If there was ever a time for me to be thankful, it is when I think back to the moments I have had with many of you, whether it’s trading a good-natured barb here on the blog, a very serious discussion about the merits of burgundy hair-dye on Facebook, or those rare but entirely-too-special-for words moments that I am graced to be in your presence, live and in-person. If I have done anything over the past several years, it is that I have LIVED.
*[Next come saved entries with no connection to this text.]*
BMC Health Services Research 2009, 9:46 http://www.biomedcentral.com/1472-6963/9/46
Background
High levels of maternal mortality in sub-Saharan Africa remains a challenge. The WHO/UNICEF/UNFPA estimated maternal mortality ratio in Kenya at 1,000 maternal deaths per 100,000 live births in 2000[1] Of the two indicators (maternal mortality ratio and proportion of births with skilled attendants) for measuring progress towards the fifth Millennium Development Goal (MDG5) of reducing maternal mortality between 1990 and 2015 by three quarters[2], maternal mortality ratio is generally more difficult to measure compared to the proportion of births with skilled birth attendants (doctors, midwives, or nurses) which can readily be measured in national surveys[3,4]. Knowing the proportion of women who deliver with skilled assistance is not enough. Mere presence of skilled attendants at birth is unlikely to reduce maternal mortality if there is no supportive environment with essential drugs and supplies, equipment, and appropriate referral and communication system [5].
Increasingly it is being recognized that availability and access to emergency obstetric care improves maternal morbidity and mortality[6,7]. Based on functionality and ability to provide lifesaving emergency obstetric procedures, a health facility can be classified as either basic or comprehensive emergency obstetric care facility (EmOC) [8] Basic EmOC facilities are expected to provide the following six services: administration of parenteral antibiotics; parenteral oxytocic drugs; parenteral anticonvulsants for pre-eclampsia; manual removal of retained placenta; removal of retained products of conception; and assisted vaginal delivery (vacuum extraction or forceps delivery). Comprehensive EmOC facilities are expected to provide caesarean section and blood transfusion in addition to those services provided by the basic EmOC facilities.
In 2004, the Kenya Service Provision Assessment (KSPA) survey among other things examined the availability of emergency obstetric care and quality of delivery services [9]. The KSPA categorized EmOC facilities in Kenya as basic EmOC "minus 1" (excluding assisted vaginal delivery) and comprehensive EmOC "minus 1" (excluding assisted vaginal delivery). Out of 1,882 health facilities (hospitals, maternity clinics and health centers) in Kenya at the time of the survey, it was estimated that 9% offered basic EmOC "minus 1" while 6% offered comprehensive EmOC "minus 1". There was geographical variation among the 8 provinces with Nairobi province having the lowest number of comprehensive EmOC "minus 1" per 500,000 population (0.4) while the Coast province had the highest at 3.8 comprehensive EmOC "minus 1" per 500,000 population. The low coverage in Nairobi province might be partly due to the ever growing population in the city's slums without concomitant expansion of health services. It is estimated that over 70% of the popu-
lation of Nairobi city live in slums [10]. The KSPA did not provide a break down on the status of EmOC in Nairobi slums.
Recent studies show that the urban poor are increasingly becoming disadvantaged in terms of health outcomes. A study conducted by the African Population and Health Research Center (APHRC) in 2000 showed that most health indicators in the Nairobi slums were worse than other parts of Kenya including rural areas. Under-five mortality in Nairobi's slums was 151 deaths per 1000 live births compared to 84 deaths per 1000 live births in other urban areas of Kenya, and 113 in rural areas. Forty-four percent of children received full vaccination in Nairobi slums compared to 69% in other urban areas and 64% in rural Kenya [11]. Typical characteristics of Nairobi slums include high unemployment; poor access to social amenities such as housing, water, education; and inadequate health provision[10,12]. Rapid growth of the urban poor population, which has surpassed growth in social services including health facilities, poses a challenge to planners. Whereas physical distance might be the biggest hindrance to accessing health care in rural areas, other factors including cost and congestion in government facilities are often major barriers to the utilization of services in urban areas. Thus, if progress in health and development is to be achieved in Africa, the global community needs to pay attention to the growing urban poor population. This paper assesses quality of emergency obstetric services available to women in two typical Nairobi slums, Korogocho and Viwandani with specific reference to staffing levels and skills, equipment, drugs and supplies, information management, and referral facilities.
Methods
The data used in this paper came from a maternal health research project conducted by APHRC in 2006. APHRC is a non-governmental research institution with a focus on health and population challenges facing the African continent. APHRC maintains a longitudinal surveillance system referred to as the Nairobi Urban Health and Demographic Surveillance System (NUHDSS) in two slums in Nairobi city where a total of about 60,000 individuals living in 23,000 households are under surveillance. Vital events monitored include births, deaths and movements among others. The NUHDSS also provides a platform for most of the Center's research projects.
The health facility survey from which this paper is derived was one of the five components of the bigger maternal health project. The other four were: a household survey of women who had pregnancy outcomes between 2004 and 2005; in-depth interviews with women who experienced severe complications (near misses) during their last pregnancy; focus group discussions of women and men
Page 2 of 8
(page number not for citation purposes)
I know the band, every single one of them, are lucky. To have had the careers they have had thus far, and done some of the things they have been able to do…yes, I believe it’s as much luck as anything else. At the end of the road though? I think the fans are truly the lucky ones.  Why? We have one another. We connect with one another in a way the band simply cannot.  When the band is said and done and maybe even forgotten us, our connections, our relationships and friendships…will continue on.

I know there are thousands of different types of fandoms out there. Many of which have ways of communicating just like ours, yet I really believe we’re different. As loyal, enthusiastic and even crazy about the band as we are, when it all boils down after the fur flies, we care about one another. I can’t think of a lot of fandoms that come together as ours does when someone is hurting, and I’m proud that we can be there for one another in times of grief or peril just as when we celebrate. Sure we’ll pull each others hair out if someone dares to cut in front of us at a show or dares to block our way to the band…but dang it we are family.  A sick, twisted and delightfully demented family.

Take time to tell the people you care about just how you feel about them.  As for me, I continue to be grateful that my path through life has allowed me to meet many of you along the way. Yes, my fandom has sometimes felt isolating, but I never would have guessed that beginning in my mid-thirties I would meet so many people and start having such a great time.  When other people, other moms my age started really slowing down, I feel I’m just getting started. There are so many of you out there, scattered across the world that I can count amongst my friends, and I say to you – how lucky are WE? We have a band that unites us, that has become the soundtrack to our lives in many respects, and a world of friendships we’ve made as a result. I am forever glad that Amanda and I decided to start this blog and tell the world how we really feel…and even more so that so many really don’t mind reading!